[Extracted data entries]
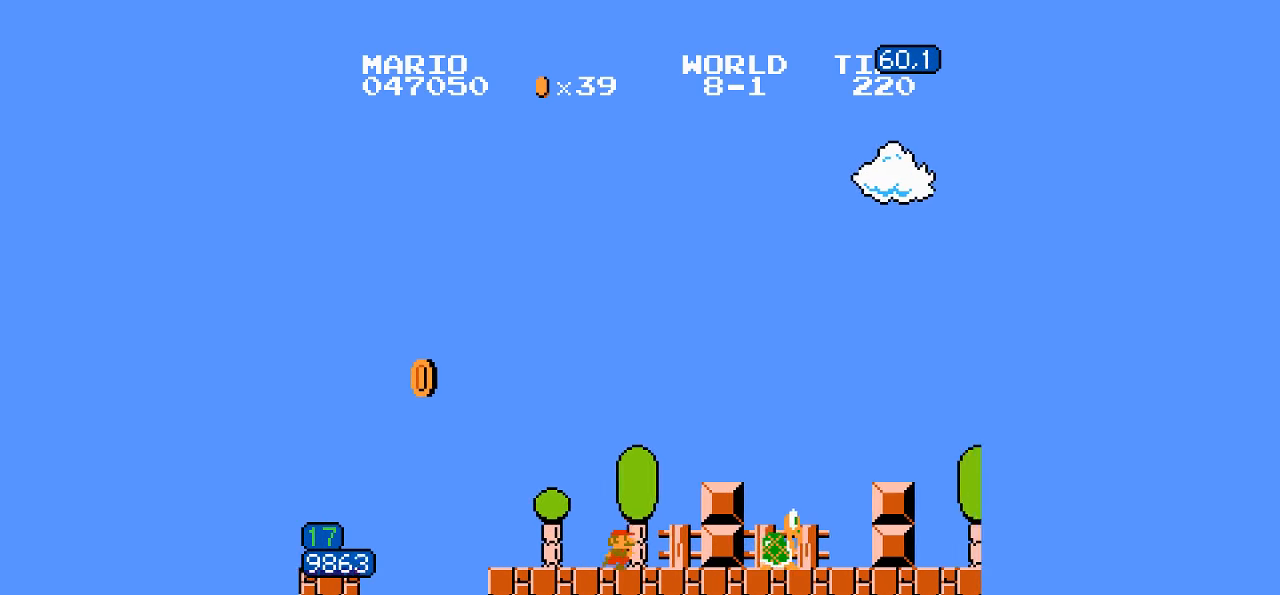
{"dt_ms": 500, "buttons": ["B", "DPAD_RIGHT"], "events": [[16, "A", "up"]]}
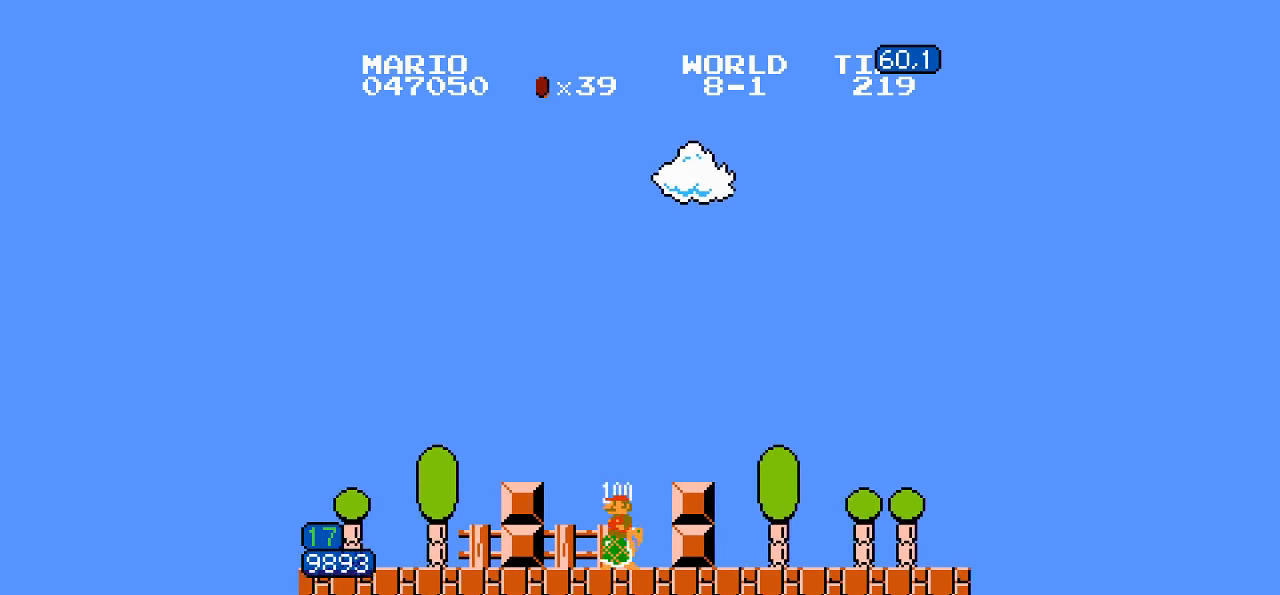
{"dt_ms": 500, "buttons": ["B", "DPAD_RIGHT"], "events": []}
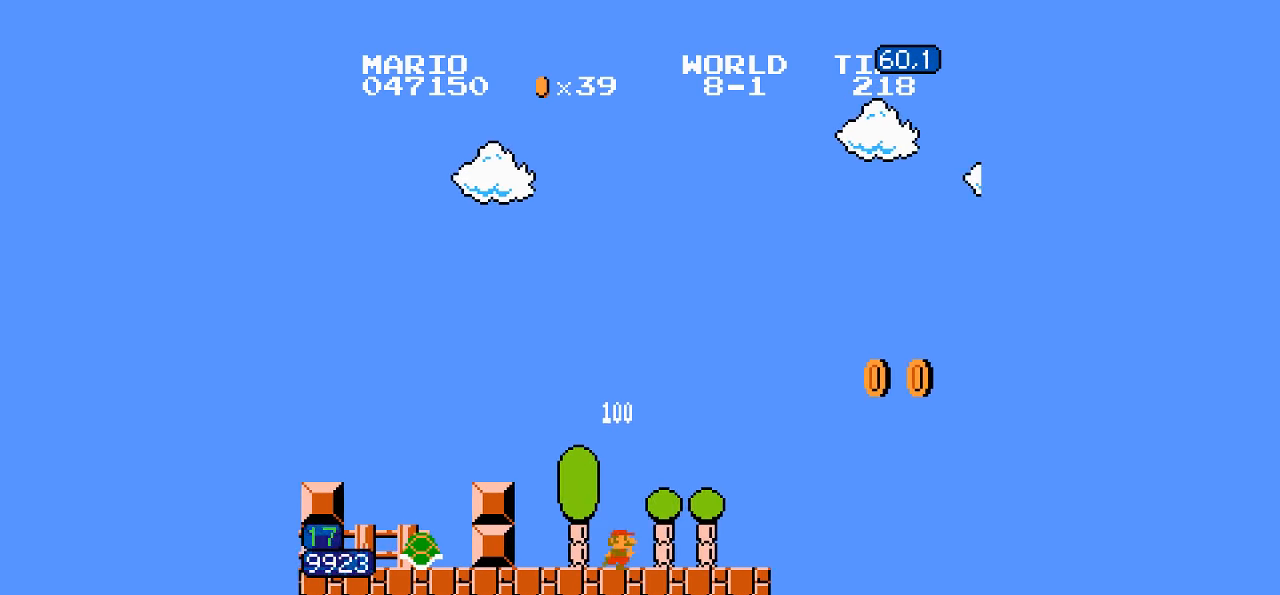
{"dt_ms": 500, "buttons": ["A", "B", "DPAD_RIGHT"], "events": [[400, "A", "down"]]}
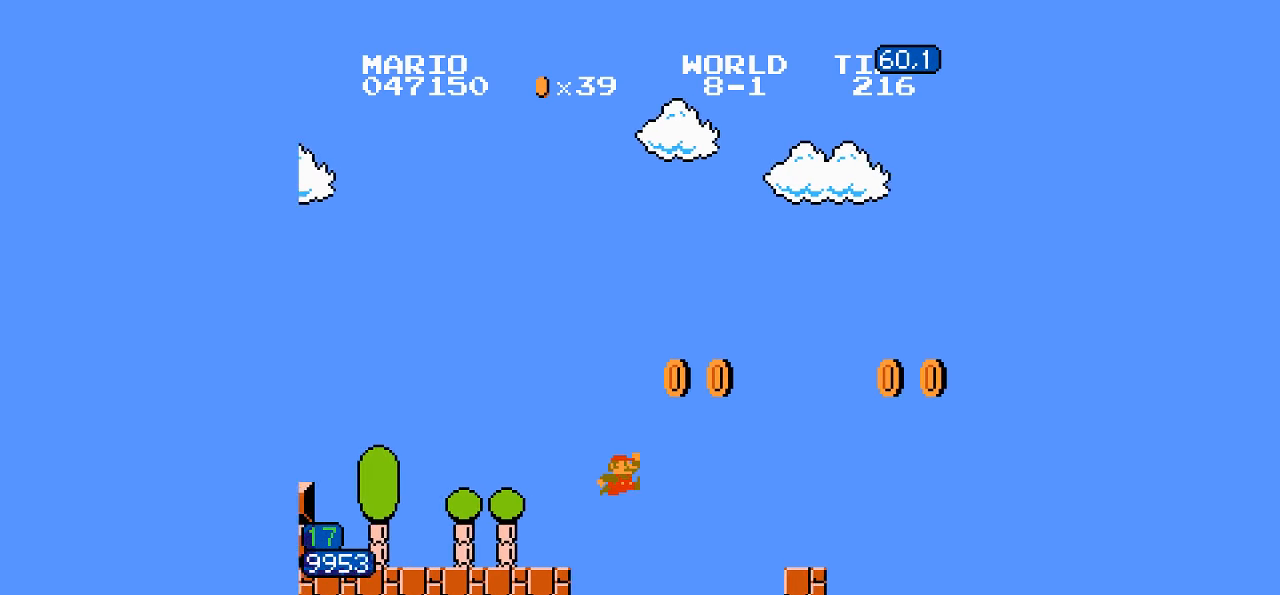
{"dt_ms": 500, "buttons": ["B", "DPAD_RIGHT"], "events": [[16, "A", "up"]]}
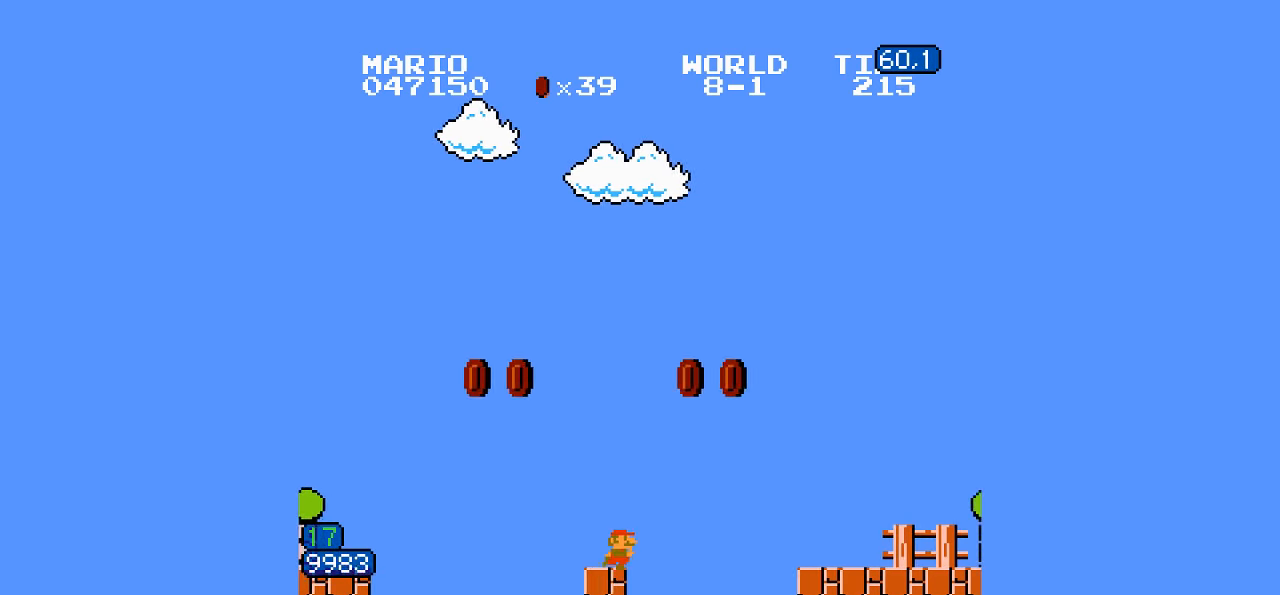
{"dt_ms": 1000, "buttons": ["B", "DPAD_RIGHT"]}
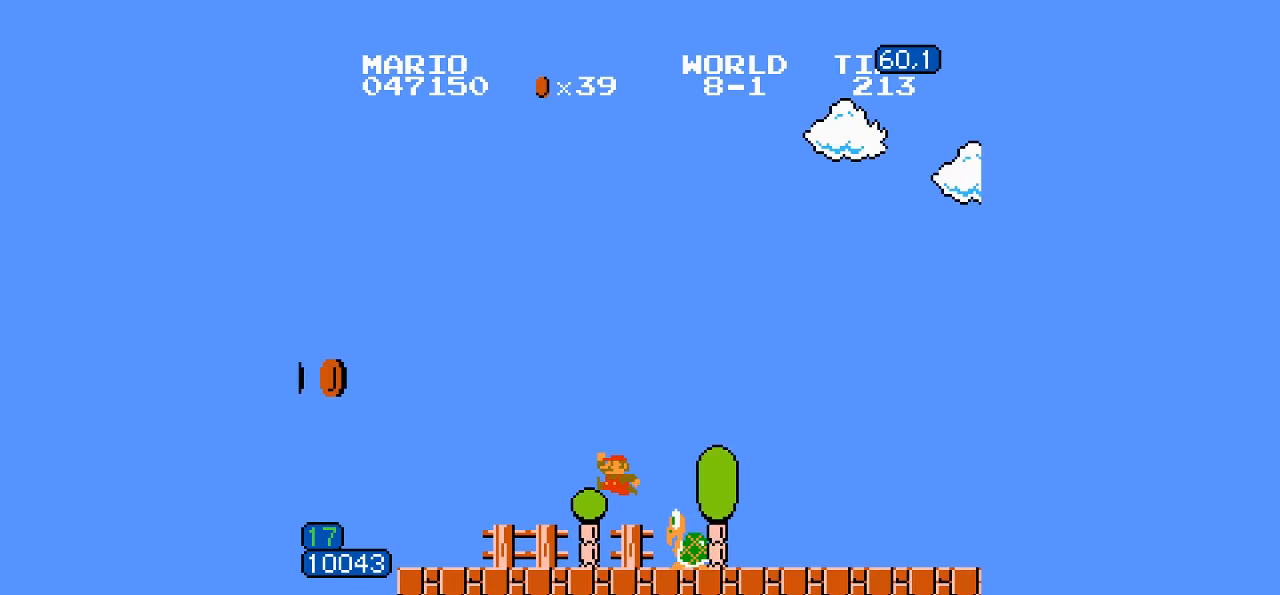
{"dt_ms": 500, "buttons": ["B", "DPAD_RIGHT"], "events": [[400, "A", "down"], [417, "A", "up"]]}
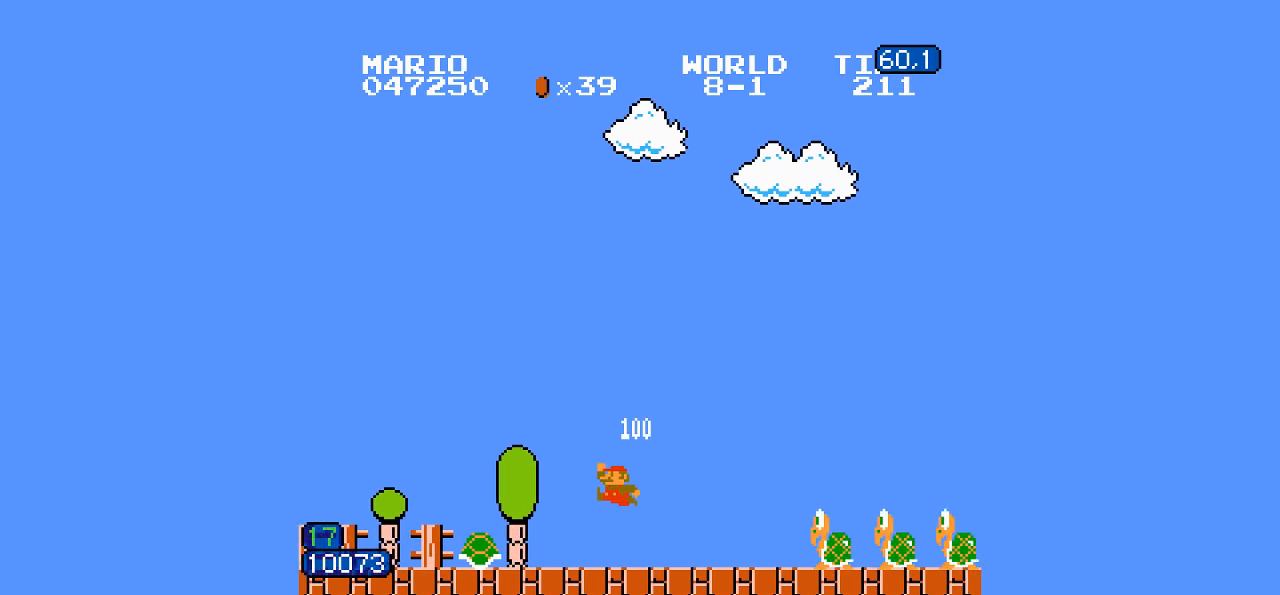
{"dt_ms": 500, "buttons": ["B", "DPAD_RIGHT"], "events": []}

(WORK TO COMPLETE):
Word for word, write out each of the records, but not the pictures.

(ANSWER SPACE):
{"dt_ms": 500, "buttons": ["B", "DPAD_RIGHT"], "events": [[16, "A", "up"]]}
{"dt_ms": 500, "buttons": ["B", "DPAD_RIGHT"], "events": []}
{"dt_ms": 500, "buttons": ["A", "B", "DPAD_RIGHT"], "events": [[400, "A", "down"]]}
{"dt_ms": 500, "buttons": ["B", "DPAD_RIGHT"], "events": [[16, "A", "up"]]}
{"dt_ms": 1000, "buttons": ["B", "DPAD_RIGHT"]}
{"dt_ms": 500, "buttons": ["B", "DPAD_RIGHT"], "events": [[400, "A", "down"], [417, "A", "up"]]}
{"dt_ms": 500, "buttons": ["B", "DPAD_RIGHT"], "events": []}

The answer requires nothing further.